這兩天,我又親眼看到一個熱搜被撤。
周五下午一兩點的時候,一條#山東242人冒名頂替入學#的話題上了熱搜第二。
但我兩小時後再去看,已經消失的無隐無蹤。
不是被擠到了後邊,而是徹底不見,熱度被斷崖式削減。
242人,這還僅僅隻是一個省2018-2019年度的調查數據。
如果往遠了想,真的細思極恐。
教育背後的貓膩,最近因為一系列的新聞再次被推上風口浪尖。
高考雖然并不是唯一一條成才的出路,但它目前仍然是最公平的競争方式。
尤其是對于寒門學子而言。
然而,這份有限的「公平」還要被各種方式蠶食。

-=-=-=-=-

閱讀應用
- a) 請輸出談熱搜被撤的文字中從「但我兩小時後再去看,已經消失的無隐無蹤。」到「尤其是對于寒門學子而言。」的那一段。
- b) 列出談熱搜被撤的文字裡所有用阿拉伯數字寫的數，重複出現的只列一次。

收集的資料:
-=-=-=-=-

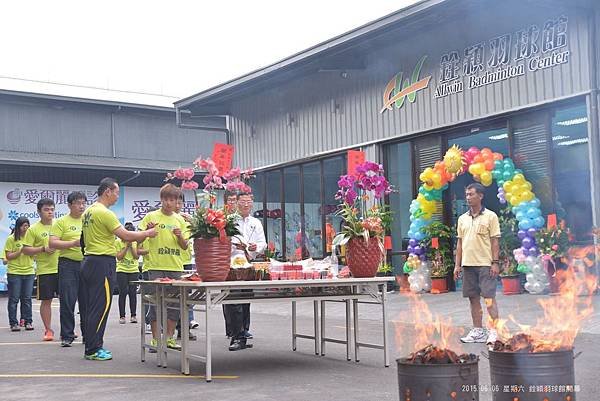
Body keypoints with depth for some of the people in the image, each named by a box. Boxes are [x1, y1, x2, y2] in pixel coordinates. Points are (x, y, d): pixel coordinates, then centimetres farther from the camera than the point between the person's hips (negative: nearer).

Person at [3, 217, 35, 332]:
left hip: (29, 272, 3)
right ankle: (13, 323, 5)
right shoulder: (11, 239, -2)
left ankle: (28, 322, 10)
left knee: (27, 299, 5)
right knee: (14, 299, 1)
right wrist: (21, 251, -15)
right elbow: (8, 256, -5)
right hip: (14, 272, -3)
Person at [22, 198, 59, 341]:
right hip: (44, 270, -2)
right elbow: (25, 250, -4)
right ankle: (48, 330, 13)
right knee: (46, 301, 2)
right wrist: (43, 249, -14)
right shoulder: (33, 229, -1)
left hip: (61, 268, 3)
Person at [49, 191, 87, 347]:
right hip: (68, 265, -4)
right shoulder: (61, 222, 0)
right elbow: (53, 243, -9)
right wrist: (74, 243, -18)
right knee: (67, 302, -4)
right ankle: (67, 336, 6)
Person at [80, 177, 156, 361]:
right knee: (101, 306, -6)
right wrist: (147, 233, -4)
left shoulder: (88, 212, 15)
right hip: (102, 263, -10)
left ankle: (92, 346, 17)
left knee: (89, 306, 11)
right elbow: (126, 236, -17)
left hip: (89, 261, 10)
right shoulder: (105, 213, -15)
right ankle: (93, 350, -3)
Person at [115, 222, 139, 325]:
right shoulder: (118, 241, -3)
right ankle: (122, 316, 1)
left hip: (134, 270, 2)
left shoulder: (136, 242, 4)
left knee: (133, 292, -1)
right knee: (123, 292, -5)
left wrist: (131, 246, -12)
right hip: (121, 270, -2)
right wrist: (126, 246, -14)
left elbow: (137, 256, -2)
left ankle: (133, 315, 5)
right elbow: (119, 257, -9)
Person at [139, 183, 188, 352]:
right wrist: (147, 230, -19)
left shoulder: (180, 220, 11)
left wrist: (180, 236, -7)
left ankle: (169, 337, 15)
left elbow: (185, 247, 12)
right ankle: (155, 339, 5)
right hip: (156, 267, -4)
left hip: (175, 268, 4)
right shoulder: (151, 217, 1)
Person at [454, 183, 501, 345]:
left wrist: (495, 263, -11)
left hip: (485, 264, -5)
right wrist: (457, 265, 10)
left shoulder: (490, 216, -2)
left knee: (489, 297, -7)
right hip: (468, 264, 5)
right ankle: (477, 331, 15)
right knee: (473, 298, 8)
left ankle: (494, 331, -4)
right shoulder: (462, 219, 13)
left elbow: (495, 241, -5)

-=-=-=-=-

各題答案
- a)
但我兩小時後再去看,已經消失的無隐無蹤。
不是被擠到了後邊,而是徹底不見,熱度被斷崖式削減。
242人,這還僅僅隻是一個省2018-2019年度的調查數據。
如果往遠了想,真的細思極恐。
教育背後的貓膩,最近因為一系列的新聞再次被推上風口浪尖。
高考雖然并不是唯一一條成才的出路,但它目前仍然是最公平的競争方式。
尤其是對于寒門學子而言。

- b) 242、2018、2019